*** Records Section Begins ***
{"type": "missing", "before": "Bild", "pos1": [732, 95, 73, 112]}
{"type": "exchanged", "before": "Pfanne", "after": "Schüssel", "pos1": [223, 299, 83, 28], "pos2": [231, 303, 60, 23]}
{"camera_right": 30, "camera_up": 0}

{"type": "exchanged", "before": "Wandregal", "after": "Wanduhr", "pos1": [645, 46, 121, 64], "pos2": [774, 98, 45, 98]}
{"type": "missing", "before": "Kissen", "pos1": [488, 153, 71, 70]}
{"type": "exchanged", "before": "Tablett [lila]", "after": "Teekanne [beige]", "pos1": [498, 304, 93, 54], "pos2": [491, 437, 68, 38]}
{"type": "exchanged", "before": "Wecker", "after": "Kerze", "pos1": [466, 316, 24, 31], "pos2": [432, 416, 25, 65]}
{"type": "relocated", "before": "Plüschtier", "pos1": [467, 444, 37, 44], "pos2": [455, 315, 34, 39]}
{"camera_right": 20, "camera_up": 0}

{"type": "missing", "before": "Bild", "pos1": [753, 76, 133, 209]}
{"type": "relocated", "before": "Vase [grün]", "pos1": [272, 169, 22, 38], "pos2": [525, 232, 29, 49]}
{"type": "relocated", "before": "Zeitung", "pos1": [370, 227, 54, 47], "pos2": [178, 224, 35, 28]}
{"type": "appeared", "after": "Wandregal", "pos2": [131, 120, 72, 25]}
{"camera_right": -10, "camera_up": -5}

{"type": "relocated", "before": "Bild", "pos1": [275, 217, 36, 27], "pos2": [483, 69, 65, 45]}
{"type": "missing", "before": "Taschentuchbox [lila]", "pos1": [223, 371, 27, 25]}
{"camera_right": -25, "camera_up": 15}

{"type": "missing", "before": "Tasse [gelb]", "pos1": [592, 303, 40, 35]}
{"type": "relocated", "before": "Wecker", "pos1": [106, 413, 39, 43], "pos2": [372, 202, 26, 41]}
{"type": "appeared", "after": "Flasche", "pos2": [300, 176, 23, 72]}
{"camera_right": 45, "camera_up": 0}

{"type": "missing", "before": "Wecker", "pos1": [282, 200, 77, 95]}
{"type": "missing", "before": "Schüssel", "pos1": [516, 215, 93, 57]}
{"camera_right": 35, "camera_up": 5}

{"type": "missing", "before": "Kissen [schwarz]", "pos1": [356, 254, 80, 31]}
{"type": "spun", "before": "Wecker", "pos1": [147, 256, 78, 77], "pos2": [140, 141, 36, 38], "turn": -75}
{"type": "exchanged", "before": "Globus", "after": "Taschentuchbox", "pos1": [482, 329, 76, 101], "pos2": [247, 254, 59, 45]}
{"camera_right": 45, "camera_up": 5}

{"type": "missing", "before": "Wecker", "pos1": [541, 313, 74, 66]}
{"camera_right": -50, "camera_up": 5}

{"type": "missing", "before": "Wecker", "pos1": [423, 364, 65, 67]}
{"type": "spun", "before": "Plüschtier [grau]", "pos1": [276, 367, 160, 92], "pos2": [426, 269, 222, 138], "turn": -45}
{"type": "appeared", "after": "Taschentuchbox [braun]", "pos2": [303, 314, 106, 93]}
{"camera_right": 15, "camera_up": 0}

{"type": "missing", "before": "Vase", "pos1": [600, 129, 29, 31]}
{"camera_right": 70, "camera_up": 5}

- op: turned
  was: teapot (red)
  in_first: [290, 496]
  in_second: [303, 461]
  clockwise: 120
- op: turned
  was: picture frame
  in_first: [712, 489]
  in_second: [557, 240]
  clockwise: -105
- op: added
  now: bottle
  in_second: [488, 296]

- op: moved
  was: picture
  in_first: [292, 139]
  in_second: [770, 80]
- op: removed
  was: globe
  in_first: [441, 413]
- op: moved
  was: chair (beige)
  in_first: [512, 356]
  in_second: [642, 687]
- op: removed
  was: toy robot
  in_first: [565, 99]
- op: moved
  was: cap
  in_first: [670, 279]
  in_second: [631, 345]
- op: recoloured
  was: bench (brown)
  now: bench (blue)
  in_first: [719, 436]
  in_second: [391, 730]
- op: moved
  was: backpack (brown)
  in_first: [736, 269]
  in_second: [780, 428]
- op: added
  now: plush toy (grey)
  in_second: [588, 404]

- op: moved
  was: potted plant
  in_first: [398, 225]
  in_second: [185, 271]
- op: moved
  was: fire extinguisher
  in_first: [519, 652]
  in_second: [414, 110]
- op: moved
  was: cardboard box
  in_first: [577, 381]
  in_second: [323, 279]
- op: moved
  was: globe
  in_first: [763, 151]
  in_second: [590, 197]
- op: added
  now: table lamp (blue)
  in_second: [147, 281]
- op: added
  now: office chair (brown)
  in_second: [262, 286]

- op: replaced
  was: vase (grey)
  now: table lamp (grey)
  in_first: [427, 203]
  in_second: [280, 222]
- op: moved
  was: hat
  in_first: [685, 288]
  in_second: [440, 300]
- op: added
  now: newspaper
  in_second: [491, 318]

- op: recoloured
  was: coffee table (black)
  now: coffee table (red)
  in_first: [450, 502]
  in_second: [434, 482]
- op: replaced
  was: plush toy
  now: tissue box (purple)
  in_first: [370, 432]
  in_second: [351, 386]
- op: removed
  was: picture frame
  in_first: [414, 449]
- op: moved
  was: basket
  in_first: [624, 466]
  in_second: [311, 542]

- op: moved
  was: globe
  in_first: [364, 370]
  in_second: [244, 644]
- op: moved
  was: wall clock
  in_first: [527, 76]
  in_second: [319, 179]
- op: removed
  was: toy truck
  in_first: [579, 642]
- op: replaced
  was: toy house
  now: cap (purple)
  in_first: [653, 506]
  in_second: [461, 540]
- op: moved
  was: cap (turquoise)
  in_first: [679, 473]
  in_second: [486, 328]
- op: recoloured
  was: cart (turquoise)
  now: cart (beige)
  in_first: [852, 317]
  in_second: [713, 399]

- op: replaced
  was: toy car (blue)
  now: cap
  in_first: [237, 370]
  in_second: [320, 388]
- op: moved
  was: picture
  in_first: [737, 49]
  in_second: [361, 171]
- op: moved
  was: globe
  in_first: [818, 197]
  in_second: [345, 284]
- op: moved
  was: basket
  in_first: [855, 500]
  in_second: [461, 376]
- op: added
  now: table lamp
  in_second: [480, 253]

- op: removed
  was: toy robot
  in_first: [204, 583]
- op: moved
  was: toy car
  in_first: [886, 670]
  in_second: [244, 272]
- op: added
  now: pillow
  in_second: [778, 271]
*** Records Section Ends ***
-- Your task --
Write out the whole listing again, keeping every character as it is.

-- Exercise answer --
{"type": "missing", "before": "Bild", "pos1": [732, 95, 73, 112]}
{"type": "exchanged", "before": "Pfanne", "after": "Schüssel", "pos1": [223, 299, 83, 28], "pos2": [231, 303, 60, 23]}
{"camera_right": 30, "camera_up": 0}

{"type": "exchanged", "before": "Wandregal", "after": "Wanduhr", "pos1": [645, 46, 121, 64], "pos2": [774, 98, 45, 98]}
{"type": "missing", "before": "Kissen", "pos1": [488, 153, 71, 70]}
{"type": "exchanged", "before": "Tablett [lila]", "after": "Teekanne [beige]", "pos1": [498, 304, 93, 54], "pos2": [491, 437, 68, 38]}
{"type": "exchanged", "before": "Wecker", "after": "Kerze", "pos1": [466, 316, 24, 31], "pos2": [432, 416, 25, 65]}
{"type": "relocated", "before": "Plüschtier", "pos1": [467, 444, 37, 44], "pos2": [455, 315, 34, 39]}
{"camera_right": 20, "camera_up": 0}

{"type": "missing", "before": "Bild", "pos1": [753, 76, 133, 209]}
{"type": "relocated", "before": "Vase [grün]", "pos1": [272, 169, 22, 38], "pos2": [525, 232, 29, 49]}
{"type": "relocated", "before": "Zeitung", "pos1": [370, 227, 54, 47], "pos2": [178, 224, 35, 28]}
{"type": "appeared", "after": "Wandregal", "pos2": [131, 120, 72, 25]}
{"camera_right": -10, "camera_up": -5}

{"type": "relocated", "before": "Bild", "pos1": [275, 217, 36, 27], "pos2": [483, 69, 65, 45]}
{"type": "missing", "before": "Taschentuchbox [lila]", "pos1": [223, 371, 27, 25]}
{"camera_right": -25, "camera_up": 15}

{"type": "missing", "before": "Tasse [gelb]", "pos1": [592, 303, 40, 35]}
{"type": "relocated", "before": "Wecker", "pos1": [106, 413, 39, 43], "pos2": [372, 202, 26, 41]}
{"type": "appeared", "after": "Flasche", "pos2": [300, 176, 23, 72]}
{"camera_right": 45, "camera_up": 0}

{"type": "missing", "before": "Wecker", "pos1": [282, 200, 77, 95]}
{"type": "missing", "before": "Schüssel", "pos1": [516, 215, 93, 57]}
{"camera_right": 35, "camera_up": 5}

{"type": "missing", "before": "Kissen [schwarz]", "pos1": [356, 254, 80, 31]}
{"type": "spun", "before": "Wecker", "pos1": [147, 256, 78, 77], "pos2": [140, 141, 36, 38], "turn": -75}
{"type": "exchanged", "before": "Globus", "after": "Taschentuchbox", "pos1": [482, 329, 76, 101], "pos2": [247, 254, 59, 45]}
{"camera_right": 45, "camera_up": 5}

{"type": "missing", "before": "Wecker", "pos1": [541, 313, 74, 66]}
{"camera_right": -50, "camera_up": 5}

{"type": "missing", "before": "Wecker", "pos1": [423, 364, 65, 67]}
{"type": "spun", "before": "Plüschtier [grau]", "pos1": [276, 367, 160, 92], "pos2": [426, 269, 222, 138], "turn": -45}
{"type": "appeared", "after": "Taschentuchbox [braun]", "pos2": [303, 314, 106, 93]}
{"camera_right": 15, "camera_up": 0}

{"type": "missing", "before": "Vase", "pos1": [600, 129, 29, 31]}
{"camera_right": 70, "camera_up": 5}

- op: turned
  was: teapot (red)
  in_first: [290, 496]
  in_second: [303, 461]
  clockwise: 120
- op: turned
  was: picture frame
  in_first: [712, 489]
  in_second: [557, 240]
  clockwise: -105
- op: added
  now: bottle
  in_second: [488, 296]

- op: moved
  was: picture
  in_first: [292, 139]
  in_second: [770, 80]
- op: removed
  was: globe
  in_first: [441, 413]
- op: moved
  was: chair (beige)
  in_first: [512, 356]
  in_second: [642, 687]
- op: removed
  was: toy robot
  in_first: [565, 99]
- op: moved
  was: cap
  in_first: [670, 279]
  in_second: [631, 345]
- op: recoloured
  was: bench (brown)
  now: bench (blue)
  in_first: [719, 436]
  in_second: [391, 730]
- op: moved
  was: backpack (brown)
  in_first: [736, 269]
  in_second: [780, 428]
- op: added
  now: plush toy (grey)
  in_second: [588, 404]

- op: moved
  was: potted plant
  in_first: [398, 225]
  in_second: [185, 271]
- op: moved
  was: fire extinguisher
  in_first: [519, 652]
  in_second: [414, 110]
- op: moved
  was: cardboard box
  in_first: [577, 381]
  in_second: [323, 279]
- op: moved
  was: globe
  in_first: [763, 151]
  in_second: [590, 197]
- op: added
  now: table lamp (blue)
  in_second: [147, 281]
- op: added
  now: office chair (brown)
  in_second: [262, 286]

- op: replaced
  was: vase (grey)
  now: table lamp (grey)
  in_first: [427, 203]
  in_second: [280, 222]
- op: moved
  was: hat
  in_first: [685, 288]
  in_second: [440, 300]
- op: added
  now: newspaper
  in_second: [491, 318]

- op: recoloured
  was: coffee table (black)
  now: coffee table (red)
  in_first: [450, 502]
  in_second: [434, 482]
- op: replaced
  was: plush toy
  now: tissue box (purple)
  in_first: [370, 432]
  in_second: [351, 386]
- op: removed
  was: picture frame
  in_first: [414, 449]
- op: moved
  was: basket
  in_first: [624, 466]
  in_second: [311, 542]

- op: moved
  was: globe
  in_first: [364, 370]
  in_second: [244, 644]
- op: moved
  was: wall clock
  in_first: [527, 76]
  in_second: [319, 179]
- op: removed
  was: toy truck
  in_first: [579, 642]
- op: replaced
  was: toy house
  now: cap (purple)
  in_first: [653, 506]
  in_second: [461, 540]
- op: moved
  was: cap (turquoise)
  in_first: [679, 473]
  in_second: [486, 328]
- op: recoloured
  was: cart (turquoise)
  now: cart (beige)
  in_first: [852, 317]
  in_second: [713, 399]

- op: replaced
  was: toy car (blue)
  now: cap
  in_first: [237, 370]
  in_second: [320, 388]
- op: moved
  was: picture
  in_first: [737, 49]
  in_second: [361, 171]
- op: moved
  was: globe
  in_first: [818, 197]
  in_second: [345, 284]
- op: moved
  was: basket
  in_first: [855, 500]
  in_second: [461, 376]
- op: added
  now: table lamp
  in_second: [480, 253]

- op: removed
  was: toy robot
  in_first: [204, 583]
- op: moved
  was: toy car
  in_first: [886, 670]
  in_second: [244, 272]
- op: added
  now: pillow
  in_second: [778, 271]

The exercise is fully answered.